Wednesday, April 6, 2016

Neo-Pagan and Orthodox Militants ‘Dividing Up’ Russian Capital



Paul Goble

            Staunton, April 6 – The Russian Orthodox Church’s promotion of patriotic youth groups has met its match in analogous groups that have been organized by neo-pagan organizations. Both groups are militarized and armed, and increasingly, Vladislav Maltsev says, these “’warriors of God’ are dividing up Moscow.”

            In an article in today’s “NG-Religii,” Maltsev, who serves as an observer for that publication, argues that “under the conditions of the atomization of Russian society, such groups, which unite under brutal slogans dozens and hundreds of people in the future may acquire even more influence than now” (ng.ru/ng_religii/2016-04-06/4_warriors.html).

            These groups, Maltsev says, often are on opposite sides of plans by the Russian Orthodox Church to build new churches and other religious structures in Moscow, with the church hierarchy backing the new buildings and the local population often very much opposed.

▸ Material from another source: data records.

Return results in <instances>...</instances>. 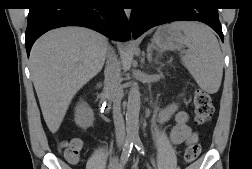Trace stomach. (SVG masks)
Masks as SVG:
<instances>
[{
  "instance_id": "obj_1",
  "label": "stomach",
  "mask_w": 252,
  "mask_h": 169,
  "mask_svg": "<svg viewBox=\"0 0 252 169\" xmlns=\"http://www.w3.org/2000/svg\"><path fill=\"white\" fill-rule=\"evenodd\" d=\"M153 40L162 50H176L182 48L185 36L180 29L170 24L160 27L155 32Z\"/></svg>"
}]
</instances>
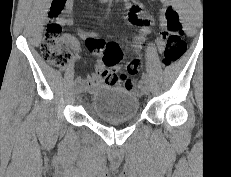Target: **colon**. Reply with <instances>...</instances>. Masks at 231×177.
<instances>
[{
	"label": "colon",
	"instance_id": "1",
	"mask_svg": "<svg viewBox=\"0 0 231 177\" xmlns=\"http://www.w3.org/2000/svg\"><path fill=\"white\" fill-rule=\"evenodd\" d=\"M60 13V5L58 0H54L51 7L52 20L48 23L41 46V52L44 59L53 67L62 68L70 60L71 54L65 46V41L61 35V25L57 21ZM165 30L161 33V39L164 42V66H170L177 61L186 51V41L184 32L178 13L171 7L166 8L164 13ZM143 39H140V44ZM87 48L91 52H101L102 61L106 66H115L123 59V51L121 47L114 42L106 43L101 38L87 37ZM140 68V60L134 59L126 66L127 77L122 84L130 90H136L137 85L129 78L128 75H134ZM112 83H119L120 75L115 73L108 76Z\"/></svg>",
	"mask_w": 231,
	"mask_h": 177
}]
</instances>
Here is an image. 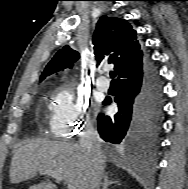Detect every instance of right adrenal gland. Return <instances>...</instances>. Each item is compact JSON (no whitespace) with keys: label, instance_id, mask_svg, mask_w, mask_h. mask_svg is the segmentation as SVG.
<instances>
[{"label":"right adrenal gland","instance_id":"right-adrenal-gland-1","mask_svg":"<svg viewBox=\"0 0 188 189\" xmlns=\"http://www.w3.org/2000/svg\"><path fill=\"white\" fill-rule=\"evenodd\" d=\"M112 184H119V182L113 180L109 181L108 173H106V175L104 176V182L102 184L103 189H108V187Z\"/></svg>","mask_w":188,"mask_h":189}]
</instances>
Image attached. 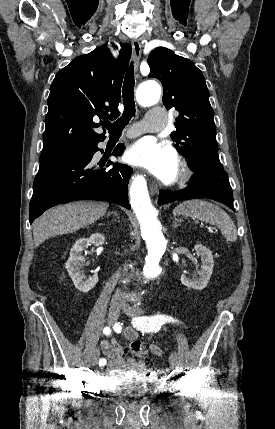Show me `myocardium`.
<instances>
[{"instance_id": "myocardium-1", "label": "myocardium", "mask_w": 275, "mask_h": 429, "mask_svg": "<svg viewBox=\"0 0 275 429\" xmlns=\"http://www.w3.org/2000/svg\"><path fill=\"white\" fill-rule=\"evenodd\" d=\"M193 173L186 162L182 161L176 176V181L180 186H186L192 179Z\"/></svg>"}]
</instances>
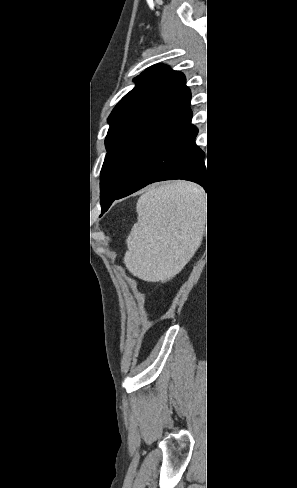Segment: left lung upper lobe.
I'll return each instance as SVG.
<instances>
[{
  "label": "left lung upper lobe",
  "mask_w": 297,
  "mask_h": 488,
  "mask_svg": "<svg viewBox=\"0 0 297 488\" xmlns=\"http://www.w3.org/2000/svg\"><path fill=\"white\" fill-rule=\"evenodd\" d=\"M134 82L135 88L108 118L100 182L102 210L152 155L191 123V93L184 74L157 64Z\"/></svg>",
  "instance_id": "5c2ea615"
}]
</instances>
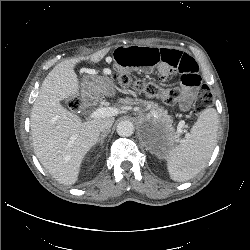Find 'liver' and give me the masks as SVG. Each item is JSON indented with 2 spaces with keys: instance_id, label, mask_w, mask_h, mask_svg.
Segmentation results:
<instances>
[{
  "instance_id": "liver-1",
  "label": "liver",
  "mask_w": 250,
  "mask_h": 250,
  "mask_svg": "<svg viewBox=\"0 0 250 250\" xmlns=\"http://www.w3.org/2000/svg\"><path fill=\"white\" fill-rule=\"evenodd\" d=\"M105 48L87 57L64 60L56 65L42 83L33 105L30 126L34 152L43 167L59 183L73 185L78 180L81 163L99 139L95 118L82 123L60 101L79 95L80 81L74 71L77 63H98L108 53ZM86 72L93 73L91 69ZM82 95V93H81Z\"/></svg>"
}]
</instances>
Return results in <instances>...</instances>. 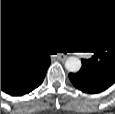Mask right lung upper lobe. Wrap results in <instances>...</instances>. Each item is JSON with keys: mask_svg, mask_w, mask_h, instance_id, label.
I'll return each instance as SVG.
<instances>
[{"mask_svg": "<svg viewBox=\"0 0 115 114\" xmlns=\"http://www.w3.org/2000/svg\"><path fill=\"white\" fill-rule=\"evenodd\" d=\"M48 60L45 55L30 53L19 35L1 33V81L8 75L22 76Z\"/></svg>", "mask_w": 115, "mask_h": 114, "instance_id": "1", "label": "right lung upper lobe"}]
</instances>
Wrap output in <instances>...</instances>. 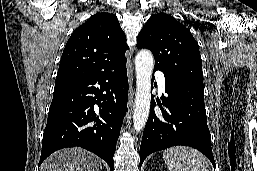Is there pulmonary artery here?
Here are the masks:
<instances>
[{
  "label": "pulmonary artery",
  "instance_id": "e3ab8cb5",
  "mask_svg": "<svg viewBox=\"0 0 257 171\" xmlns=\"http://www.w3.org/2000/svg\"><path fill=\"white\" fill-rule=\"evenodd\" d=\"M156 78L158 80V86L161 93L165 92V78L163 73H157Z\"/></svg>",
  "mask_w": 257,
  "mask_h": 171
}]
</instances>
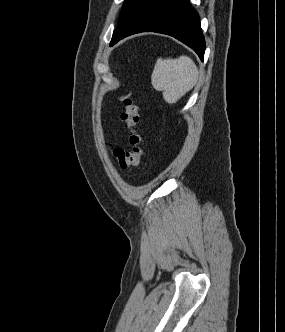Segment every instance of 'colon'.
Returning a JSON list of instances; mask_svg holds the SVG:
<instances>
[{
  "mask_svg": "<svg viewBox=\"0 0 285 332\" xmlns=\"http://www.w3.org/2000/svg\"><path fill=\"white\" fill-rule=\"evenodd\" d=\"M120 117L128 130V147L113 148L112 156L120 168H134L139 165L144 150L143 139L138 128L140 122L139 106L131 97L124 99Z\"/></svg>",
  "mask_w": 285,
  "mask_h": 332,
  "instance_id": "1",
  "label": "colon"
}]
</instances>
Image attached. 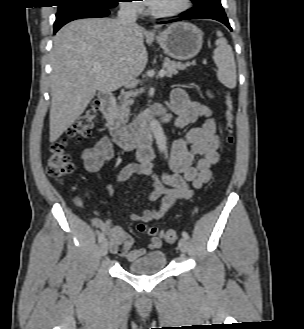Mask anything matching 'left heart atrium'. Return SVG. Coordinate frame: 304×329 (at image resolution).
Instances as JSON below:
<instances>
[{
    "label": "left heart atrium",
    "instance_id": "39dd6f15",
    "mask_svg": "<svg viewBox=\"0 0 304 329\" xmlns=\"http://www.w3.org/2000/svg\"><path fill=\"white\" fill-rule=\"evenodd\" d=\"M154 0H144V2L147 4V5H151L153 3Z\"/></svg>",
    "mask_w": 304,
    "mask_h": 329
}]
</instances>
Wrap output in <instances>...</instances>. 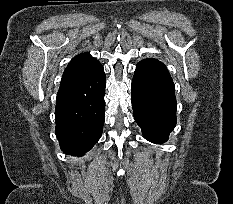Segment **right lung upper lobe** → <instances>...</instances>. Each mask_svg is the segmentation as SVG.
Segmentation results:
<instances>
[{
	"label": "right lung upper lobe",
	"mask_w": 233,
	"mask_h": 204,
	"mask_svg": "<svg viewBox=\"0 0 233 204\" xmlns=\"http://www.w3.org/2000/svg\"><path fill=\"white\" fill-rule=\"evenodd\" d=\"M101 64L88 53H82L74 57L65 69L61 84L76 81L91 74Z\"/></svg>",
	"instance_id": "cb5924a9"
}]
</instances>
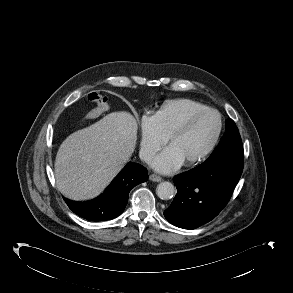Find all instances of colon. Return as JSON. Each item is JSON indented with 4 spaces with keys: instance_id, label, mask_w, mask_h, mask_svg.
Segmentation results:
<instances>
[{
    "instance_id": "5ec220e1",
    "label": "colon",
    "mask_w": 293,
    "mask_h": 293,
    "mask_svg": "<svg viewBox=\"0 0 293 293\" xmlns=\"http://www.w3.org/2000/svg\"><path fill=\"white\" fill-rule=\"evenodd\" d=\"M89 102L93 104V108L86 114V119H95L105 113L109 108L107 96L100 92H91L87 96Z\"/></svg>"
}]
</instances>
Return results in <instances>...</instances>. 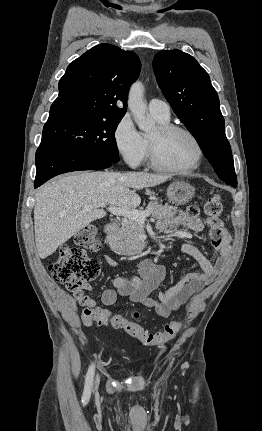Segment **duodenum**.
<instances>
[{"mask_svg":"<svg viewBox=\"0 0 262 431\" xmlns=\"http://www.w3.org/2000/svg\"><path fill=\"white\" fill-rule=\"evenodd\" d=\"M119 231V225L116 223H108L104 226V233L111 237H115Z\"/></svg>","mask_w":262,"mask_h":431,"instance_id":"obj_1","label":"duodenum"}]
</instances>
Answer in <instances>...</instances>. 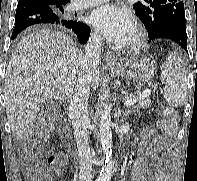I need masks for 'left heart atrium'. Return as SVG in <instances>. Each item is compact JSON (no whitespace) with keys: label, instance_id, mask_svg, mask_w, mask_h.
<instances>
[{"label":"left heart atrium","instance_id":"1","mask_svg":"<svg viewBox=\"0 0 197 181\" xmlns=\"http://www.w3.org/2000/svg\"><path fill=\"white\" fill-rule=\"evenodd\" d=\"M90 21L101 34L116 42H123L134 27L130 12L114 4L95 9Z\"/></svg>","mask_w":197,"mask_h":181}]
</instances>
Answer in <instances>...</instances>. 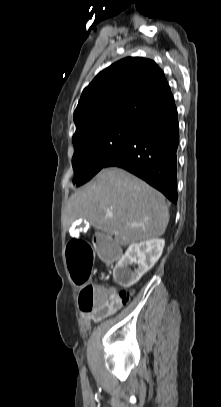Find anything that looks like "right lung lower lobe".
I'll return each instance as SVG.
<instances>
[{
    "label": "right lung lower lobe",
    "instance_id": "obj_1",
    "mask_svg": "<svg viewBox=\"0 0 221 407\" xmlns=\"http://www.w3.org/2000/svg\"><path fill=\"white\" fill-rule=\"evenodd\" d=\"M179 126L174 98L142 119L124 145L105 163L121 167L177 202Z\"/></svg>",
    "mask_w": 221,
    "mask_h": 407
}]
</instances>
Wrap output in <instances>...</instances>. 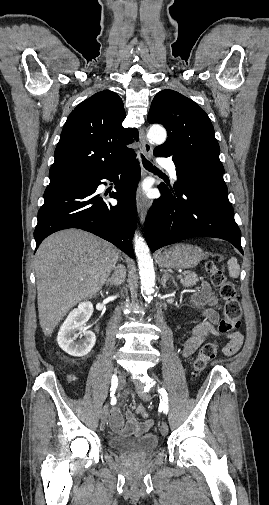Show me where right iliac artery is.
<instances>
[{"mask_svg":"<svg viewBox=\"0 0 269 505\" xmlns=\"http://www.w3.org/2000/svg\"><path fill=\"white\" fill-rule=\"evenodd\" d=\"M117 376L113 375L111 380L110 396L113 397L117 388L118 383L116 382Z\"/></svg>","mask_w":269,"mask_h":505,"instance_id":"obj_1","label":"right iliac artery"}]
</instances>
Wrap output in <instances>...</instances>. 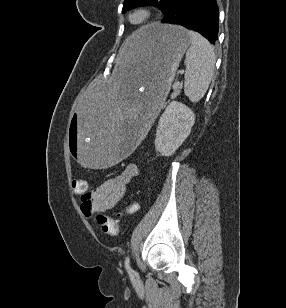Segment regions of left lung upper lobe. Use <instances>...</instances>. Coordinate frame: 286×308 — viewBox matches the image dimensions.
Returning <instances> with one entry per match:
<instances>
[{"instance_id": "5c2ea615", "label": "left lung upper lobe", "mask_w": 286, "mask_h": 308, "mask_svg": "<svg viewBox=\"0 0 286 308\" xmlns=\"http://www.w3.org/2000/svg\"><path fill=\"white\" fill-rule=\"evenodd\" d=\"M172 0H125L123 3L122 12H126L132 8L142 5H153L158 7L165 13Z\"/></svg>"}]
</instances>
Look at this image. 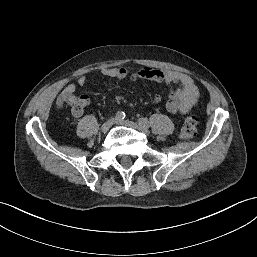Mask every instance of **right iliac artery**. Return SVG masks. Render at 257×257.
I'll return each mask as SVG.
<instances>
[{"instance_id":"right-iliac-artery-1","label":"right iliac artery","mask_w":257,"mask_h":257,"mask_svg":"<svg viewBox=\"0 0 257 257\" xmlns=\"http://www.w3.org/2000/svg\"><path fill=\"white\" fill-rule=\"evenodd\" d=\"M124 118H125V113L124 112H122V111L117 112V114H116V119L117 120H122Z\"/></svg>"}]
</instances>
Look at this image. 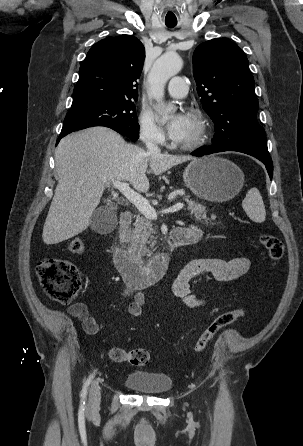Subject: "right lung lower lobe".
<instances>
[{
  "instance_id": "1",
  "label": "right lung lower lobe",
  "mask_w": 303,
  "mask_h": 446,
  "mask_svg": "<svg viewBox=\"0 0 303 446\" xmlns=\"http://www.w3.org/2000/svg\"><path fill=\"white\" fill-rule=\"evenodd\" d=\"M92 126H99V125H92ZM92 126H85V127L80 128V129H84V128L92 127ZM80 129H78V130H80ZM67 134H69V133H66V134H60L59 137H58V139H57V143H56V144H58V142L60 141V139L63 138L64 136H66Z\"/></svg>"
}]
</instances>
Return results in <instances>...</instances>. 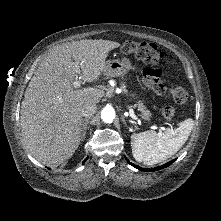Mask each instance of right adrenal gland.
Here are the masks:
<instances>
[{
    "label": "right adrenal gland",
    "instance_id": "right-adrenal-gland-1",
    "mask_svg": "<svg viewBox=\"0 0 221 221\" xmlns=\"http://www.w3.org/2000/svg\"><path fill=\"white\" fill-rule=\"evenodd\" d=\"M88 123H89V119H84L82 121V128H81V139H82V141L85 139L87 128H88L87 127Z\"/></svg>",
    "mask_w": 221,
    "mask_h": 221
}]
</instances>
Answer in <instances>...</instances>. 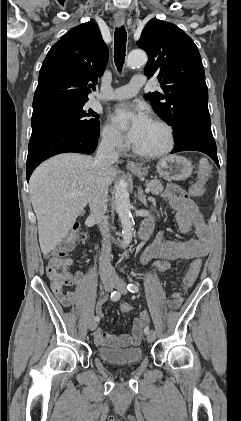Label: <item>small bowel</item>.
I'll return each mask as SVG.
<instances>
[{
  "label": "small bowel",
  "mask_w": 241,
  "mask_h": 421,
  "mask_svg": "<svg viewBox=\"0 0 241 421\" xmlns=\"http://www.w3.org/2000/svg\"><path fill=\"white\" fill-rule=\"evenodd\" d=\"M163 196L175 210L176 220L181 232L188 234L191 230H194L195 237L187 241L177 242L169 239L165 233H159L145 249L142 256L143 262L148 263L155 259L168 261L199 260L208 255L210 251V234L195 203L181 187L176 185H168ZM81 277V273H76L74 283L77 286L81 283ZM52 290L61 305L70 307L73 304L74 293L72 291H65L64 286L59 288L52 286ZM182 302V294L173 293L168 300V306L171 309H178ZM148 320L149 315L147 312L140 313L134 320L130 334L114 335L98 328L94 333L95 342L101 346H137L142 339L143 328Z\"/></svg>",
  "instance_id": "obj_1"
}]
</instances>
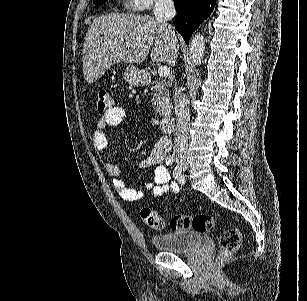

Each side now has what one might call a “militant” wing.

            The Orthodox Church has organized patriotic and quasi-military groups, often masked and sometimes armed, which it can deploy against its opponents. Now, the situation is complicated by the fact that neo-pagan groups have organized similar groups who can contest the church groups’ efforts.

            That can lead to clashes of various kinds and even more seriously, Maltsev says, to a dividing up of the city between areas controlled by the church and its loyalists and the pagans and theirs, a division that the nominal authorities in the city seem either unwilling or unable to overcome.

            The “NG-Religii” commentator points out that the Orthodox and neo-pagan groups not only are arrayed against each other over the issue of the construction of more Orthodox churches in the Russian capital but have gained support in each case from officials in the security agencies and among Russian nationalist extremist parties.

            According to one pro-Orthodox writer, “we have achieved a mini-city, a city within a city … with its own mini-army” that is in a position to defend Orthodoxy against the neo-pagans.  But Maltsev suggests that elsewhere, the neo-pagans have achieved the same time only on the opposite side.